Chief Financial Officer, EnBW Energie Baden-Württemberg AG
Ten years ago, I had the very great privilege of being one of the founding members of the IIRC, an initiative conceived with the aim of further developing corporate reporting.
In the aftermath of the financial crisis it became obvious to me that the existing practice of financial reporting no longer adequately reflected the information needs of capital markets. This applied not only to my company EnBW, but also to the vast majority of capital market-oriented companies. Therefore, EnBW actively supported the IIRC in developing an integrated reporting framework right from the beginning. Then in 2012, we embarked on our own journey towards integrated reporting and in 2014 published our first annual report that deserved to be called an integrated report in accordance with the guiding principles and content elements of the International <IR> Framework.
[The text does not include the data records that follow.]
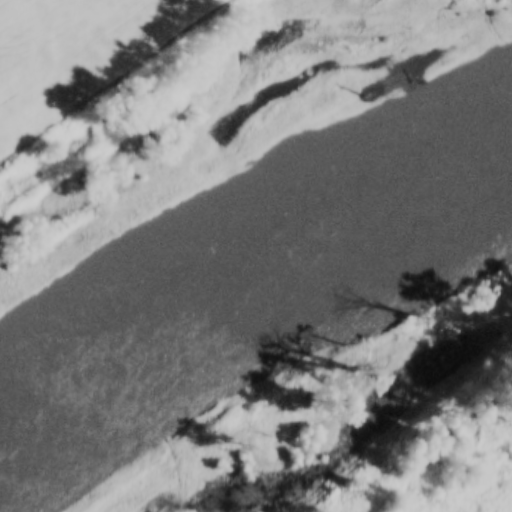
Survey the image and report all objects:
river: (248, 283)
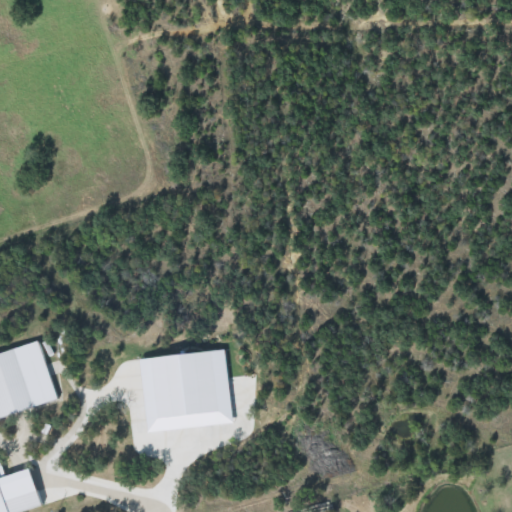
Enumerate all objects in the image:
building: (14, 385)
building: (14, 386)
road: (76, 479)
building: (16, 487)
building: (16, 488)
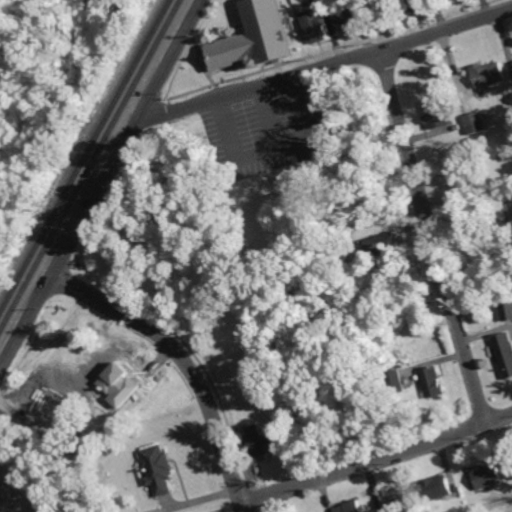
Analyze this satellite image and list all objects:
building: (411, 5)
building: (413, 5)
building: (346, 15)
building: (348, 16)
building: (314, 25)
building: (316, 25)
road: (446, 29)
building: (256, 37)
building: (234, 49)
building: (488, 72)
building: (490, 74)
road: (263, 83)
building: (436, 112)
building: (438, 113)
building: (476, 121)
building: (477, 122)
building: (459, 127)
railway: (86, 158)
railway: (91, 167)
road: (102, 187)
road: (434, 234)
building: (381, 241)
building: (383, 243)
building: (507, 309)
building: (507, 312)
building: (505, 350)
building: (506, 351)
road: (188, 361)
building: (432, 380)
building: (397, 381)
building: (435, 381)
building: (285, 422)
building: (261, 440)
building: (262, 440)
road: (377, 458)
building: (158, 468)
building: (159, 469)
building: (487, 475)
building: (489, 476)
building: (440, 485)
building: (438, 488)
building: (1, 496)
building: (397, 497)
building: (2, 498)
building: (397, 499)
building: (46, 505)
building: (41, 507)
building: (350, 507)
building: (352, 507)
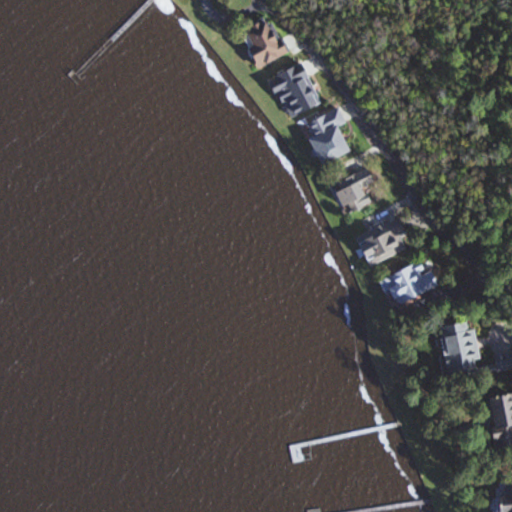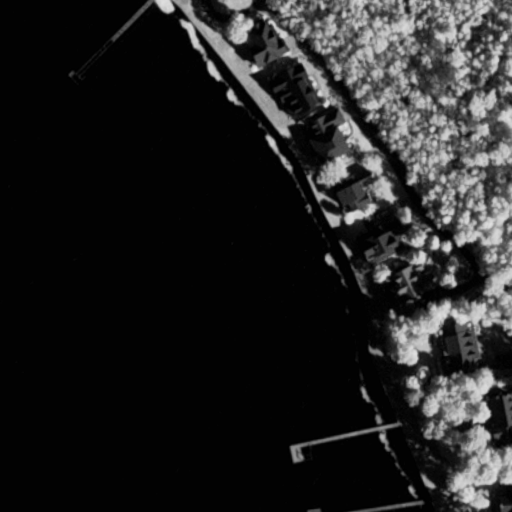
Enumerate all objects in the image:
building: (268, 42)
building: (299, 90)
road: (349, 94)
building: (332, 135)
building: (358, 191)
building: (387, 242)
building: (414, 282)
road: (506, 334)
building: (462, 350)
building: (505, 361)
building: (504, 420)
building: (504, 497)
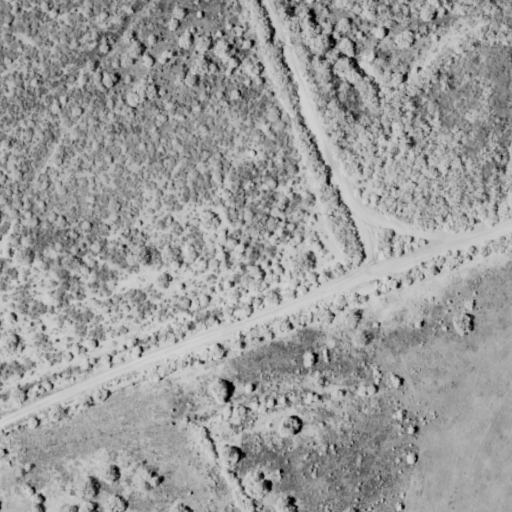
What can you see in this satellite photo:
road: (257, 321)
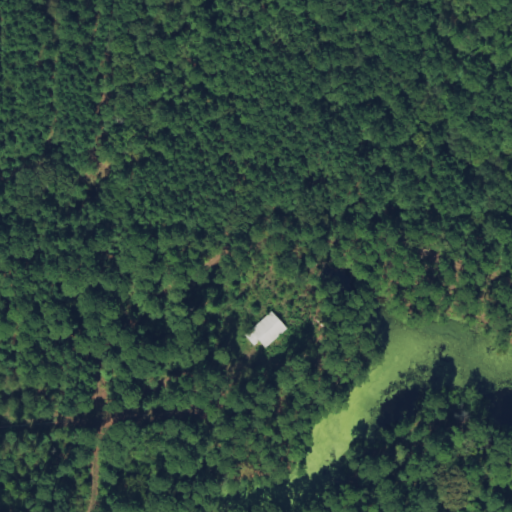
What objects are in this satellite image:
building: (265, 331)
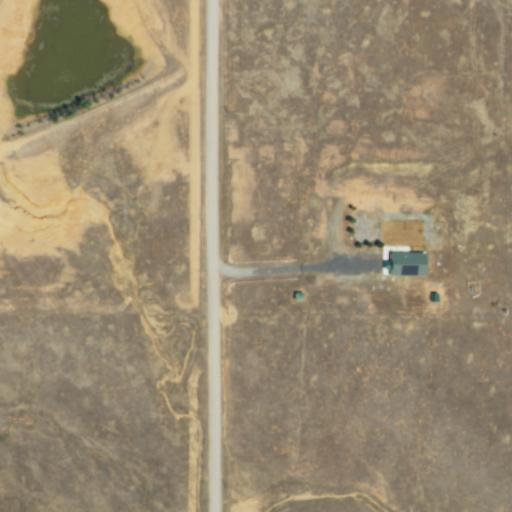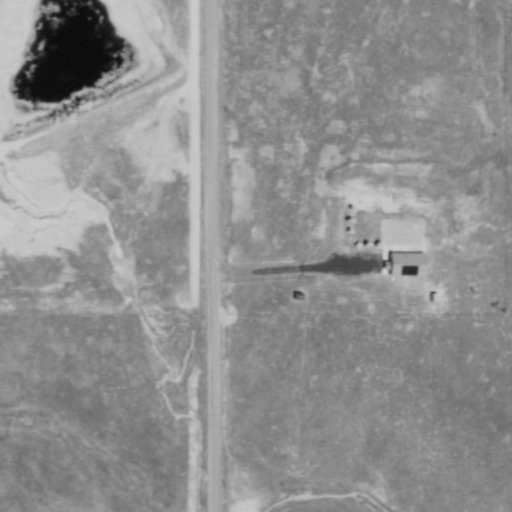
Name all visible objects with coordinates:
dam: (83, 99)
road: (210, 256)
building: (402, 263)
building: (403, 263)
road: (288, 269)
Right from the beginning it was our goal to present a more comprehensive and at the same time concise picture of all material financial and non-financial aspects of our company. In recognizing the increasing significance of forward-looking information for sustained long-term value creation, we also focused on disclosing more strategic information to the capital market. The <IR> Framework provided EnBW with the basis to further develop and enhance our corporate reporting. We were able to integrate our sustainability reporting as well as the recommendations of the Task Force on Climate-related Financial Disclosures on climate related risks and opportunities into our financial reporting. This now allows us to present a more holistic and transparent view of EnBW’s current state and future development.
The IIRC has achieved a lot over the past ten years and can be proud of how it has shaped corporate financial reporting globally. At the same time, we also need to recognize that there is still a way to go towards establishing a global standard for non-financial information and integrated reporting with meaningful outreach. Without a doubt, implementing integrated reporting for the first time in a company requires additional effort in the beginning. Integrated thinking often requires long and far reaching transformation processes within the company which, in my experience, is one of the main factors why CEOs and CFOs often shy away from introducing integrated reporting and tend to hold on to traditional financial reporting. In addition, regulators and legislators are often not as helpful as they could be.
On the other hand, it seems as if the time is right to push even more towards integrated thinking and reporting. Investors are increasingly asking for more transparency regarding financial and non-financial information and future legislation, at least in Europe, is pointing in the same direction. From my perspective, the next ten years could be a decade in which more integrated and holistic corporate reporting, the IIRC and the <IR> Framework, will play a decisive role. The latest development with the statement of intent to work together towards comprehensive corporate reporting between financial and non-financial standard setters and the IIRC is evidence that we are going in this direction.
I am very much looking forward to further supporting the IIRC in its drive to foster integrated thinking and long-term value creation.